**RECORDS PROVIDED:**
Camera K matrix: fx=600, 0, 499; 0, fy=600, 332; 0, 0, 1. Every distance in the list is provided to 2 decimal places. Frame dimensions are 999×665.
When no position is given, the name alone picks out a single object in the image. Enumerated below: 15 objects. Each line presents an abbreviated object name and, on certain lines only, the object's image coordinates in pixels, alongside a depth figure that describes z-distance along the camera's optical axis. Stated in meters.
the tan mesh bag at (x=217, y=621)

--

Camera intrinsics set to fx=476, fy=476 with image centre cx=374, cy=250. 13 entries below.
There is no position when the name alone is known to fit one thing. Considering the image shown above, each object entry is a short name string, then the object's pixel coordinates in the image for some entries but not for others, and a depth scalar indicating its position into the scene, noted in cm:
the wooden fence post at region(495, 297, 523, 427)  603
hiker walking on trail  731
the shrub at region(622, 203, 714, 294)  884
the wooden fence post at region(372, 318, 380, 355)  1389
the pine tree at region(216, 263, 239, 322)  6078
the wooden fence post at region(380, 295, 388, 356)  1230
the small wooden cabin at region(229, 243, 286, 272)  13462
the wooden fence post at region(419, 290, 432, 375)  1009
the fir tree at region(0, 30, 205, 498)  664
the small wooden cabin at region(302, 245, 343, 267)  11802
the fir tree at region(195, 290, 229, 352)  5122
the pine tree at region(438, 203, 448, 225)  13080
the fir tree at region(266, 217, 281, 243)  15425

* * *

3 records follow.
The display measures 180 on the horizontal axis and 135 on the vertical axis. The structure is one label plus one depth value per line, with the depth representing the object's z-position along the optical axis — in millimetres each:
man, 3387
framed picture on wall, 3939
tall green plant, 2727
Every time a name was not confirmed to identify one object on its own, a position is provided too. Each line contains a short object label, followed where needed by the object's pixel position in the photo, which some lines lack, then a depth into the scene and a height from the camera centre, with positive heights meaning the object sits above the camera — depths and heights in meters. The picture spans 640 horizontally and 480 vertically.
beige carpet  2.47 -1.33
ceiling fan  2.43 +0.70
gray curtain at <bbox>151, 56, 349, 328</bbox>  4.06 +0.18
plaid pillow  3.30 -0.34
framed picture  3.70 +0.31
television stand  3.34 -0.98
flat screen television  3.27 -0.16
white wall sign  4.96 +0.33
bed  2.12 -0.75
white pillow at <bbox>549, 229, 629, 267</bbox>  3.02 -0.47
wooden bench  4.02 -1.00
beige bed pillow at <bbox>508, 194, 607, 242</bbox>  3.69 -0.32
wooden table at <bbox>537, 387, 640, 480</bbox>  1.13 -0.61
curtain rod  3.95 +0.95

**ACTIVITY:** For this exercise, find all lines in the records containing the word "beige" and copy them.

**EXERCISE SOLUTION:**
beige carpet  2.47 -1.33
beige bed pillow at <bbox>508, 194, 607, 242</bbox>  3.69 -0.32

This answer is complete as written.